On 10/2/24 5:42 AM, Peter Wang (王信友) wrote:
This patch merely aligns with the approach of SDB mode
and does not involve the flow of scsi_done. Besides,
I don't see any issue with concurrency between
ufshcd_abort_one() calling ufshcd_try_to_abort_task()
and scsi_done(). Can you point out the specific flow where
the problem occurs? If there is one, shouldn't SDB mode
have the same issue?
Hi Peter,
Correct, my comment applies to both legacy mode and MCQ mode. From
the
section in the UFS standard about ABORT TASK: "A response of FUNCTION
COMPLETE shall indicate that the command was aborted or was not in
the
task set." In other words, if a command completes just before
ufshcd_try_to_abort_task() calls ufshcd_issue_tm_cmd(), then
ufshcd_try_to_abort_task() will call ufshcd_clear_cmd() for a command
that has already completed.
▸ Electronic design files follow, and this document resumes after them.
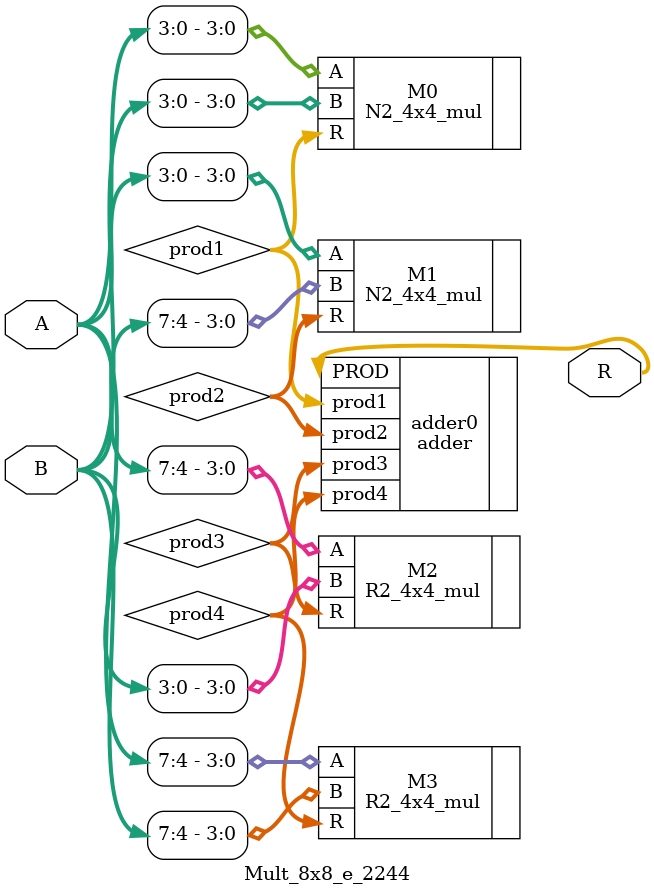
<source format=v>
module Mult_8x8_e_2244(
input [7:0] A,
input [7:0] B,
output [15:0]R
);
wire [7:0]prod1;
wire [7:0]prod2;
wire [7:0]prod3;
wire [7:0]prod4;

N2_4x4_mul M0(.A(A[3:0]),.B(B[3:0]),.R(prod1));
N2_4x4_mul M1(.A(A[3:0]),.B(B[7:4]),.R(prod2));
R2_4x4_mul M2(.A(A[7:4]),.B(B[3:0]),.R(prod3));
R2_4x4_mul M3(.A(A[7:4]),.B(B[7:4]),.R(prod4));
adder adder0(.prod1(prod1),.prod2(prod2),.prod3(prod3),.prod4(prod4),.PROD(R));
endmodule

</source>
In legacy mode, this call will succeed.
Hi Bart,
Yes, the legacy SDB mode is protected by the outstanding_lock.
Hence, both ufshcd_compl_one_cqe() and ufshcd_abort_all() will call
ufshcd_release(hba). This will cause hba->clk_gating.active_reqs to
be
decremented twice instead of only once. Do you agree that this can
happen and also that it should be prevented that this happens?
Thanks,
Bart.
Sorry, I still don't understand why both ufshcd_compl_one_cqe()
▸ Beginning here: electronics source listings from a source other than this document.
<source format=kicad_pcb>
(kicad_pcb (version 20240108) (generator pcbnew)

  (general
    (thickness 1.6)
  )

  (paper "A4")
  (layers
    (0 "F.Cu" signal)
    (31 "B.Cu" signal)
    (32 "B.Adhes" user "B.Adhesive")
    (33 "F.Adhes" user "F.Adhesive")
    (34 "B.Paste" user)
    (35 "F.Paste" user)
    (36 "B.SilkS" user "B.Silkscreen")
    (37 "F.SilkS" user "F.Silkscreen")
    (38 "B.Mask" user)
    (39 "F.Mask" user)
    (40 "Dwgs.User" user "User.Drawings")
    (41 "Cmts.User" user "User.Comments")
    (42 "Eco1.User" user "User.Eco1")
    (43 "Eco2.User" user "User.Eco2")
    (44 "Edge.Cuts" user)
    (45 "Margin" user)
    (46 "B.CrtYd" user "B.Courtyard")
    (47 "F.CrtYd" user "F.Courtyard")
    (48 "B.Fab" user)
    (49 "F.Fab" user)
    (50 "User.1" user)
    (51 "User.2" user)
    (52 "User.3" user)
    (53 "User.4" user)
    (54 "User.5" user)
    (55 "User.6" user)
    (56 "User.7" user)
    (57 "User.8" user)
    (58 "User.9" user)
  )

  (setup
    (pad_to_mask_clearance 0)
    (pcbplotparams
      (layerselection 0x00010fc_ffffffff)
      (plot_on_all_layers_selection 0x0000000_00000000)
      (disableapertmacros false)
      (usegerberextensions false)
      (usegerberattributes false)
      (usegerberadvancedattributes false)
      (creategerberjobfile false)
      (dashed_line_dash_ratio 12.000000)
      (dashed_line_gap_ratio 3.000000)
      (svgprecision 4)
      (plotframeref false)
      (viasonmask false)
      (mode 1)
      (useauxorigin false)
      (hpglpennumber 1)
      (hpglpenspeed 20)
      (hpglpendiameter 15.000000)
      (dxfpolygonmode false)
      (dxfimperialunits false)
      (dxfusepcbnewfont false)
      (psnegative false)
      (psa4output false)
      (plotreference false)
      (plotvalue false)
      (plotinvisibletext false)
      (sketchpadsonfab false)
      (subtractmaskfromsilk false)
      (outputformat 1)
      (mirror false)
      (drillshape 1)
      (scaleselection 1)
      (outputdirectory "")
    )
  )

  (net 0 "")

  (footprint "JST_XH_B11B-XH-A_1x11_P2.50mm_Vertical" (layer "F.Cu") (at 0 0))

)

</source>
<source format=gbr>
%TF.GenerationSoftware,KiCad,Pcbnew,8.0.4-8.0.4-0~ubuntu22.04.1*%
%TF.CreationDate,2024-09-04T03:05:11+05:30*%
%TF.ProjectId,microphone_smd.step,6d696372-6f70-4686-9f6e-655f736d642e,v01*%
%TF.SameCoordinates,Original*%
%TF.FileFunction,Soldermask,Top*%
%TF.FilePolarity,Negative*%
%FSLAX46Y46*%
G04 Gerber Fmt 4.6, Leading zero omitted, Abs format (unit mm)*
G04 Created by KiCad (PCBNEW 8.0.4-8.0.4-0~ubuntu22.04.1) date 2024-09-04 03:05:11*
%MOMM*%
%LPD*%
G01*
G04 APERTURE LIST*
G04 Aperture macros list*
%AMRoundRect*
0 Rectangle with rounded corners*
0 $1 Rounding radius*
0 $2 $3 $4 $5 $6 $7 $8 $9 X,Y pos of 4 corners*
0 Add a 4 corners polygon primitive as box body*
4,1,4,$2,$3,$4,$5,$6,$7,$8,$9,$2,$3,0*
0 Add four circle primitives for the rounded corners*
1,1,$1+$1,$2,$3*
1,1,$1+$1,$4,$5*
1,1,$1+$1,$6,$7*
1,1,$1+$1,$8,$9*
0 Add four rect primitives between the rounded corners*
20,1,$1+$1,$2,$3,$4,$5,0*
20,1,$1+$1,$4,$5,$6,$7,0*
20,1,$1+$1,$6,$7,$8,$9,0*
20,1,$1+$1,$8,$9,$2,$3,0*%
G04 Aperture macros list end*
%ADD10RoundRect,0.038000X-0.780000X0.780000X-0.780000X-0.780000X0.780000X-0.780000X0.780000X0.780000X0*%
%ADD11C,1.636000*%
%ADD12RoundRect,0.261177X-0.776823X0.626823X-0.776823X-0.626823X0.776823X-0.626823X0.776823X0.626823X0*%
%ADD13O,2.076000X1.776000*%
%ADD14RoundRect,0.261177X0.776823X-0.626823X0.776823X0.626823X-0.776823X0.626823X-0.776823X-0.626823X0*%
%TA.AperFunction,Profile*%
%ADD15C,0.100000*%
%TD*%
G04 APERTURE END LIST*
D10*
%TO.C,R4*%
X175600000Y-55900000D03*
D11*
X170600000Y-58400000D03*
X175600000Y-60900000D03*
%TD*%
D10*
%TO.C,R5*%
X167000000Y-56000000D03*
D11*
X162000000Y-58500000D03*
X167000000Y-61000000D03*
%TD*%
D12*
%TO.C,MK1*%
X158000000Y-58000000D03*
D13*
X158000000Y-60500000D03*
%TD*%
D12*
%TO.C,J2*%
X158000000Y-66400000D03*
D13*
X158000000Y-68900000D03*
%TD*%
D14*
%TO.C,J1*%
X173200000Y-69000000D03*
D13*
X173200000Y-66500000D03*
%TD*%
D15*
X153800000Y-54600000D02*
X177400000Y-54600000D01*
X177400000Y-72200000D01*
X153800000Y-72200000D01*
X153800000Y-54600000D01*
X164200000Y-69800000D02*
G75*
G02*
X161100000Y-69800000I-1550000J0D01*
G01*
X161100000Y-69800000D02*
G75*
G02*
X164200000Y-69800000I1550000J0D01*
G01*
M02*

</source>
and ufshcd_abort_all() will call ufshcd_release(hba)?
Because I have already removed the ufshcd_release_scsi_cmd from
ufshcd_abort_one, so the command won't be released immediately
after ufshcd_try_to_abort_task succeeds. Instead, it will wait
until the CQ Entry comes in before releasing. And since it is
protected by the cq_lock, it should only release once, right?
Hi Peter,
I think what you wrote applies to MCQ mode only. In my previous email
I clearly referred to "legacy mode" (SDB mode). Summarizing my previous
email, I think that in legacy mode it is possible that ufshcd_release()
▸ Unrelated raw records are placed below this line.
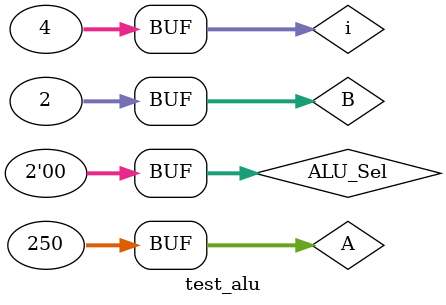
<source format=sv>
`timescale 1ns / 1ps

module test_alu;
//Inputs
reg[31:0] A,B;
reg[1:0] ALU_Sel;

//Outputs
wire[15:0] ALU_Out;
// Verilog code for ALU
integer i;
alu u0(
            A,B,  // ALU 16-bit Inputs
            ALU_Sel,// ALU Selection
            ALU_Out // ALU 16-bit Output
     );
    initial begin
    $dumpfile("dump.vcd");
    $dumpvars;
    A = 'hFA;
    B = 'h02;
    ALU_Sel = 2'h0;
      
      for (i=0;i<4;i=i+1)
      begin
       ALU_Sel = ALU_Sel + 2'h1;
       #10;
      end;
    end
endmodule

</source>
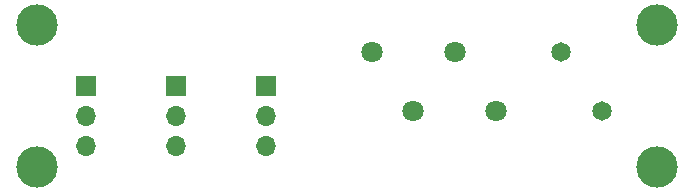
<source format=gbr>
%TF.GenerationSoftware,KiCad,Pcbnew,(6.0.8-1)-1*%
%TF.CreationDate,2024-02-23T21:37:45-06:00*%
%TF.ProjectId,RGB LED Interface,52474220-4c45-4442-9049-6e7465726661,rev?*%
%TF.SameCoordinates,Original*%
%TF.FileFunction,Soldermask,Bot*%
%TF.FilePolarity,Negative*%
%FSLAX46Y46*%
G04 Gerber Fmt 4.6, Leading zero omitted, Abs format (unit mm)*
G04 Created by KiCad (PCBNEW (6.0.8-1)-1) date 2024-02-23 21:37:45*
%MOMM*%
%LPD*%
G01*
G04 APERTURE LIST*
%ADD10C,1.800000*%
%ADD11C,3.500000*%
%ADD12R,1.700000X1.700000*%
%ADD13O,1.700000X1.700000*%
%ADD14C,1.650000*%
G04 APERTURE END LIST*
D10*
%TO.C,X1*%
X128350000Y-70805000D03*
X131850000Y-75805000D03*
X135350000Y-70805000D03*
X138850000Y-75805000D03*
%TD*%
D11*
%TO.C,H3*%
X152500000Y-80500000D03*
%TD*%
D12*
%TO.C,J1*%
X104140000Y-73660000D03*
D13*
X104140000Y-76200000D03*
X104140000Y-78740000D03*
%TD*%
D12*
%TO.C,J2*%
X111760000Y-73660000D03*
D13*
X111760000Y-76200000D03*
X111760000Y-78740000D03*
%TD*%
D12*
%TO.C,J3*%
X119380000Y-73660000D03*
D13*
X119380000Y-76200000D03*
X119380000Y-78740000D03*
%TD*%
D14*
%TO.C,J4*%
X144313000Y-70800000D03*
X147813000Y-75800000D03*
%TD*%
D11*
%TO.C,H4*%
X152500000Y-68500000D03*
%TD*%
%TO.C,H1*%
X100000000Y-68500000D03*
%TD*%
%TO.C,H2*%
X100000000Y-80500000D03*
%TD*%
M02*

</source>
is called twice while it only should be called once. Here are the
possible solutions I see:
* Add a function to the SCSI core for setting SCMD_STATE_COMPLETE. This
may be controversial since no other SCSI LLD needs this functionality.
* Changing the error handling approach in the UFS driver to the same
approach other SCSI LLDs use: instead of using queue_work() to
activate the error handler, call scsi_schedule_eh(). This will cause
the error handler to be activated later, namely after all pending
commands have timed out instead of aborting any pending commands
first.
* Add a variant of scsi_schedule_eh() to the SCSI core that accelerates
error handling by calling scsi_timeout() on all pending commands.
Thanks,
Bart.